Sinan: Olabildiğince farklı yörelerden olmasını istedik bu türkülerin. Ama çok da zorlamadık. Çünkü bir yerde işin içine “hangi türküye ne koyabiliyoruz?” da giriyor. Doğru düzgün söyleyebiliyor muyuz? Çalabiliyor muyuz? En iyi çalabildiklerimiz içerisinde olabildiğince farklı yerlerden olsun istedik. Renkli bir albüm olsun istedik. Anadolu’nun motifleri yer alıyor. Tabii on türkülük bir albümde tüm renkleri sergileme imkanı yok. Mesela bu türkü albümünün bize getireceği birkaç şey var. Biz türküleri konserlerde zaten çalıyoruz. Diyelim ki siz, Diyarbakır’daki konserimize geldiniz. Bizim orada çaldığımız türkülerden bir tanesi bir Diyarbakır türküsü. Ama çok da bilinen bir türkü değil.  Diyarbakırlı dinleyicimiz albümü dinlediyse o türkü zaten hemen yakalayacaktır. Artık onu hafızasına yazmıştır. Ondan ziyade biz yurt dışında da konser veriyoruz. Oralarda Türklerin dışında pek katılım olmuyor. Ama oranın yerlileri arasında arkadaşlarının vesilesiyle gelenler oluyor. Memnun da ayrılıyor. Seviyorlar yaptığımız müziği. Yurt dışında zaten etnik unsurlara daha çok ağırlık veriyoruz. Oradaki Türkler de bunu daha çok seviyor. Biz esasen şunu düşündük. Yabancılara bizim kendi parçalarımızı sevdirmemiz çok zor. Çünkü kendi parçalarımız Avrupa müziğinin Türkçe hali aslında. O adamı tam olarak çekecek bir şey değil. Türkü kavramı yurt dışında tanınan bir şey değil. Fado gibi Flamenko gibi değil. Bu kadar bilinmeyen bir şeyin altının çizilmesi gerektiğini düşündük. Hem de böylece seyirciyle farklı bir bağ kurarız. Kemençe, tulum bağlama onların ilgisi çekiyor. Tereciye tere satmış oluyorsun diğer türlü.

 

 

Yaptığınız müzik genellikle melankolik ve hüzünlü olarak tanımlanıyor. Bu yorumlara katılıyor musunuz? Yoksa bunu üstünüze yapışan bir şey olarak mı görüyorsunuz?
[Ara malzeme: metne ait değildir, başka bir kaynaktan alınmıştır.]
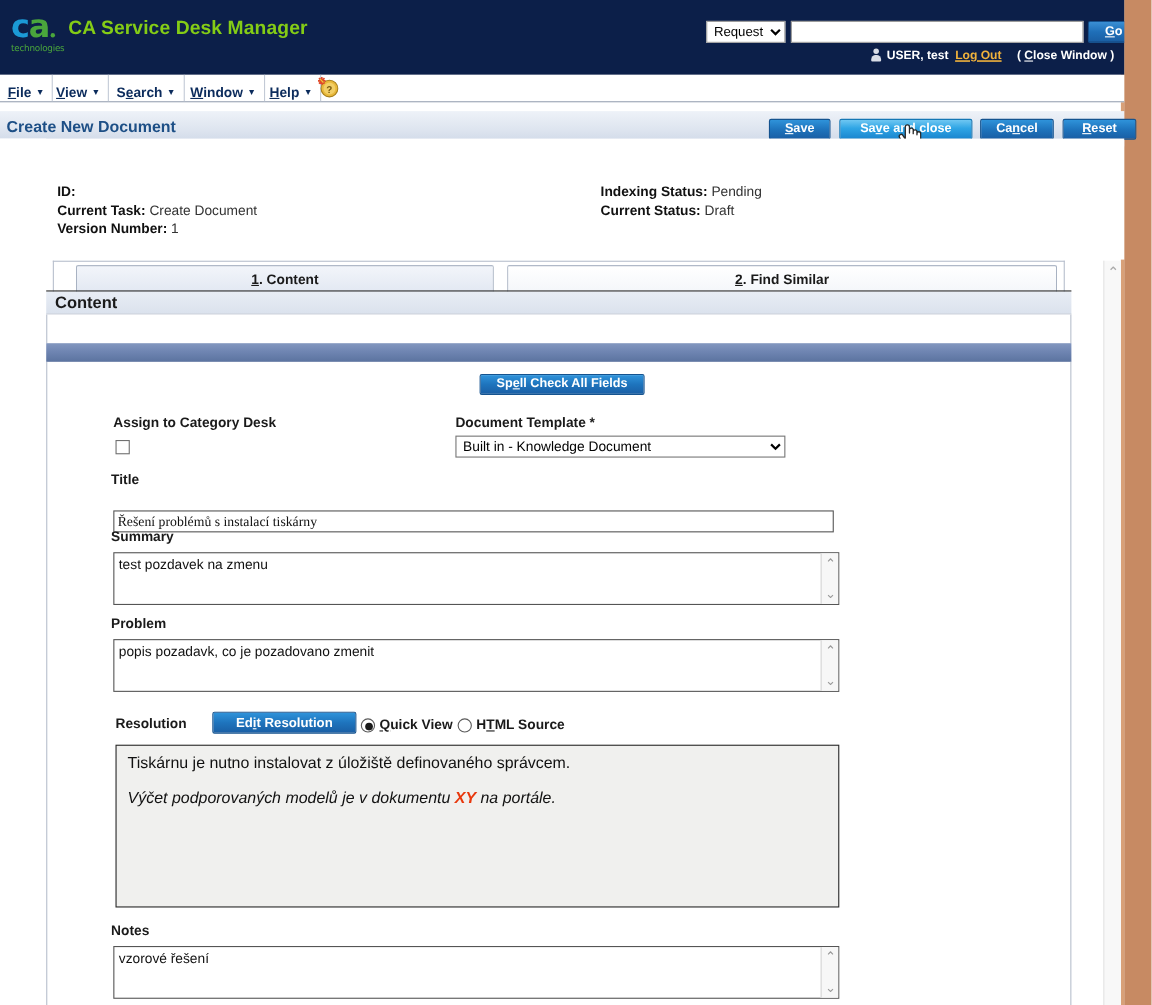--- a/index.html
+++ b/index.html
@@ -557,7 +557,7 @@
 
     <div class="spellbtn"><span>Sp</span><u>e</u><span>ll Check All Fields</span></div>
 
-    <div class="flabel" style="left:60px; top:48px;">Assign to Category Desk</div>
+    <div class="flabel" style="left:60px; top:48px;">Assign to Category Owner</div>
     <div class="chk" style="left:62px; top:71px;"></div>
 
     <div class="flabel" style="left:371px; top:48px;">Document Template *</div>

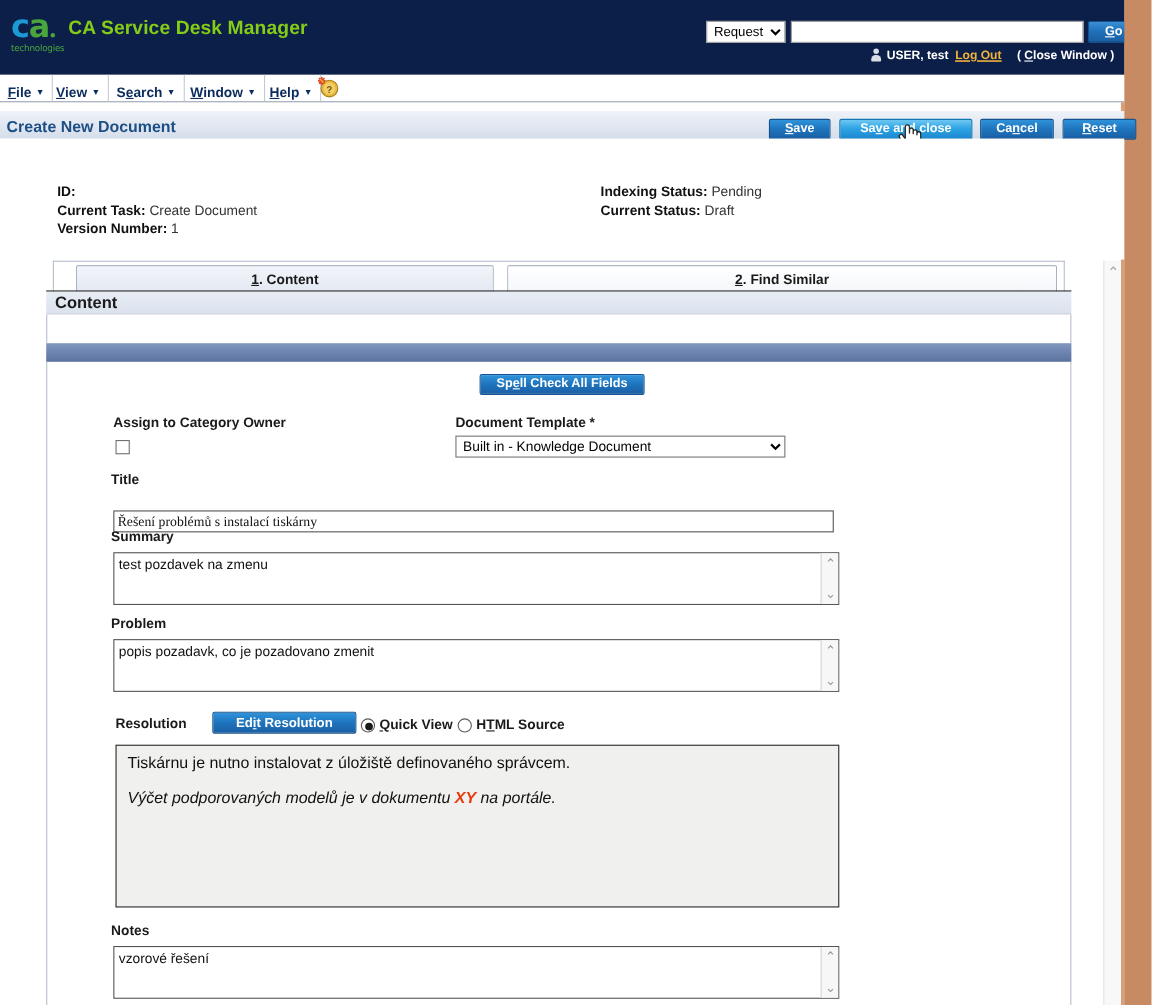--- a/index.html
+++ b/index.html
@@ -576,7 +576,6 @@
     </div>
 
     <div class="flabel" style="left:58px; top:231px;">Problem</div>
-    <textarea class="txtarea" style="left: 60px; top: 252px; width: 660px; height: 48px;">popis pozadavk, co je pozadovano zmenit</textarea>
     <div class="fakescroll" style="left:703px; top:253px; height:46px;">
       <div class="ar up">⌃</div>
       <div class="ar dn">⌄</div>

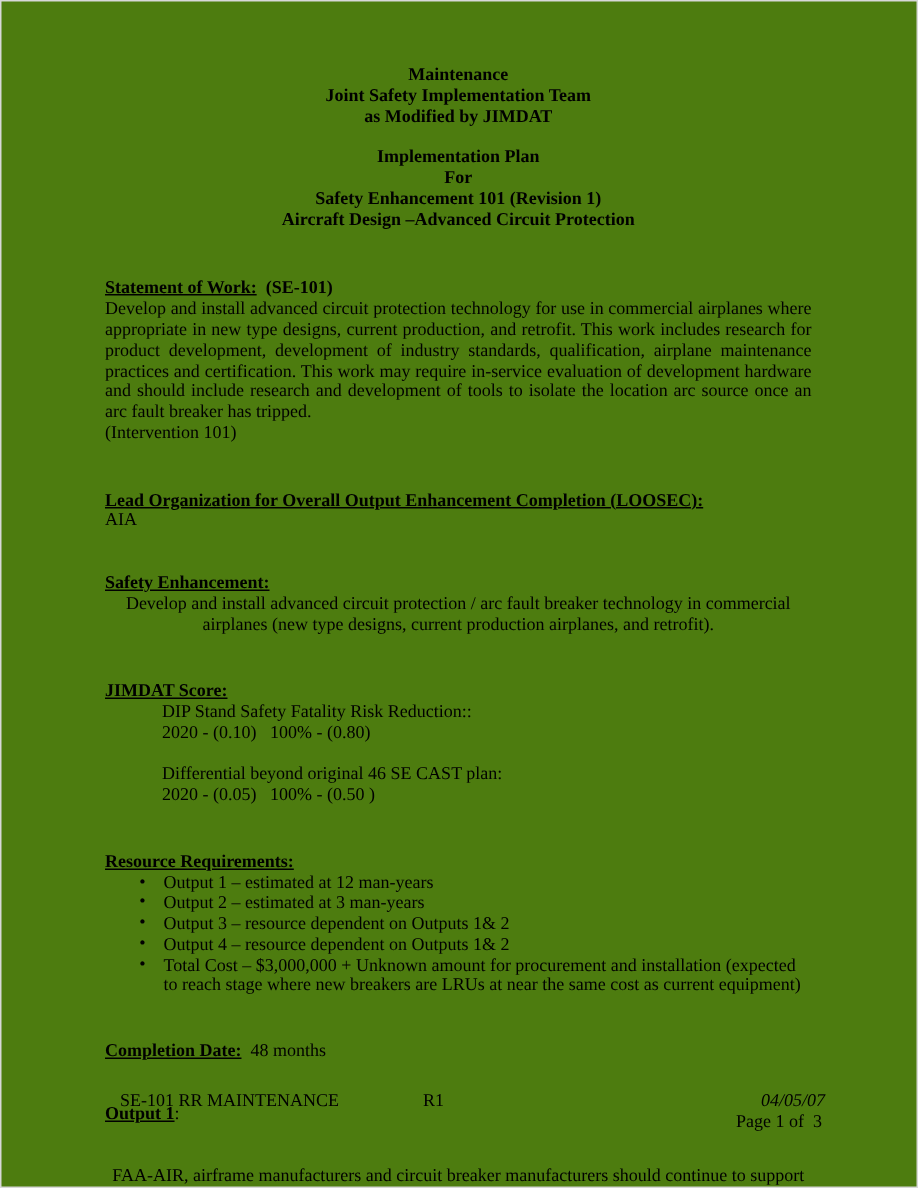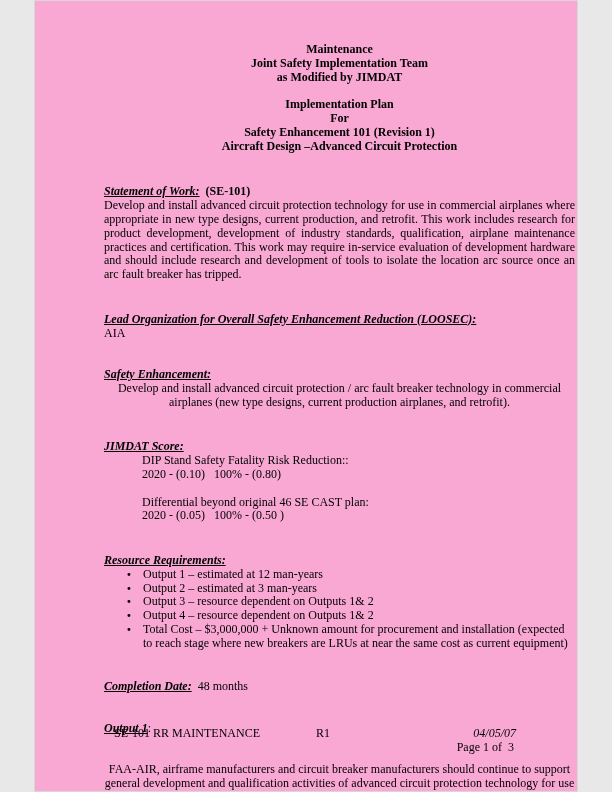--- a/index.html
+++ b/index.html
@@ -5,10 +5,10 @@
   html, body { margin: 0; padding: 0; background: #e8e8e8; }
   .page {
     position: relative;
-    width: 544px;
+    width: 612px;
     height: 792px;
     margin: 0 auto;
-    background: #f9a8d4;
+    background: #4d7c0f;
     box-shadow: inset 0 0 0 1px #d8d8d8;
     font-family: "Liberation Serif", "DejaVu Serif", serif;
     font-size: 12px;

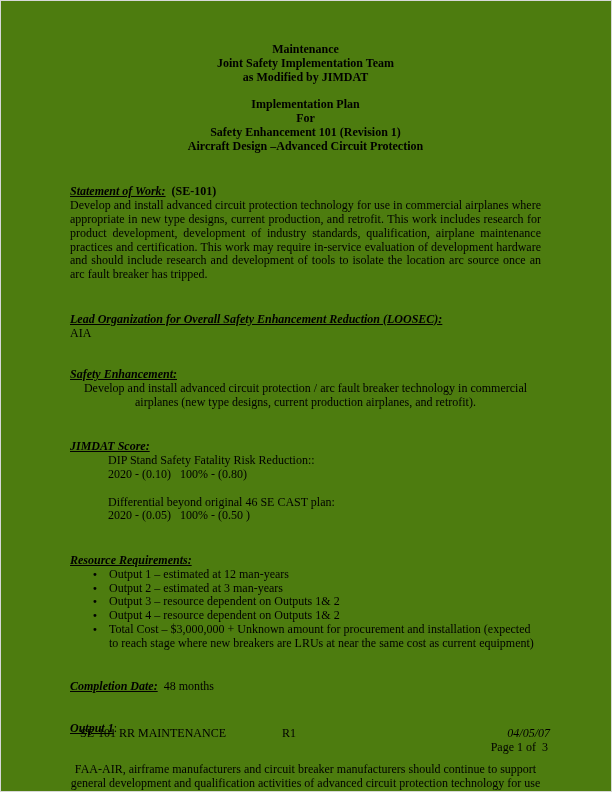--- a/index.html
+++ b/index.html
@@ -26,7 +26,7 @@
   .center { text-align: center; }
   .bold { font-weight: bold; }
   .hline { font-weight: bold; }
-  .hline .h-ul { text-decoration: underline; font-style: italic; }
+  .hline .h-ul { text-decoration: underline; }
   .blank { height: 13.8px; }
   .para-justify { text-align: justify; white-space: pre-wrap; }
   .para-left { text-align: center; white-space: pre-wrap; }

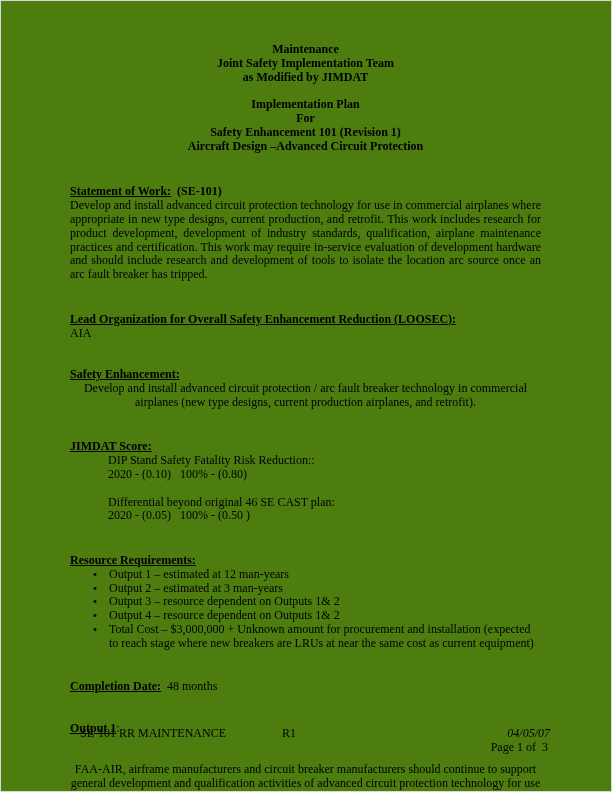--- a/index.html
+++ b/index.html
@@ -81,6 +81,7 @@
         <span class="h-ul">Statement of Work:</span><span class="inline-gap">  (SE-101)</span>
       </div>
       <div class="para-justify">Develop and install advanced circuit protection technology for use in commercial airplanes where appropriate in new type designs, current production, and retrofit. This work includes research for product development, development of industry standards, qualification, airplane maintenance practices and certification. This work may require in-service evaluation of development hardware and should include research and development of tools to isolate the location arc source once an arc fault breaker has tripped.</div>
+      <div>(Intervention 101)</div>
     </div>
 
     <div class="blank"></div>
Selim: Bunun böyle olmasında illa ki bizim payımız vardır. Bunun bir nedeni de genelde bilinen şarkılarımızın o tarz olması. Yine onda da bizim payımız vardır. Biz daha çok itiyoruzdur o şarkıları.

 

Sinan: Ya da bizim halkımız daha çok seviyor o tür şarkıları.

 

Selim: Evet, yani ayıklıyor da olabilirler. Yoksa ben müziği melankolik veya neşeli diye ayrılmasını sevmem. Bu konuda çok daha saçma sapan tabirler var biliyorsunuz. Duygusal şarkı, hareketli şarkı. Duygusal olduğu yerde duruyor, hareketli gidiyor… Hareketli de duygu yok sanki. Yine de bizim albümlerimizi bölmek isterseniz yarı yarıya diyebiliriz.

 

Sinan: Biz aslında tek kelimeyle bizim müziğimizi tanımlamak için melankoli yerine umudu tercih ediyoruz. Umut bizim müziğimizde çok daha belirleyici bir kelime. Şarkıların %99 umut var. Bu da Türk müziğinde çok yüksek bir oran. Biz ailelerimizden hep destek gördük, yer üstündeydik. Zıplaması daha kolaydı. Dolayısıyla umut bizde hep yüksektir. Başlarken bir sıfır öndeydik. Babam kasetçiydi. En olmadı babamın dükkanında satardık kasetlerimizi. Hatta yaşıtlarıma göre on sıfır öndeydim. Gençlerin en garibanı bile şimdi müziğe erişebiliyor. Şartlar eşitlendi gibi. 2001’de Radyo Eksen’de çalışmaya başlamıştım. Oranın arşivinden daha iyi bir arşive sahiptim. Zaten o yüzden çağırmışlardı beni. Şimdi o arşivimin bir bölümü hala durur. Başkası benim imkanlarıma sahip olsaydı dünya çapında bir yıldız olurdu. Ben basketbolcu olacaktım, olmadı. Bari bu yöne gidelim dedik.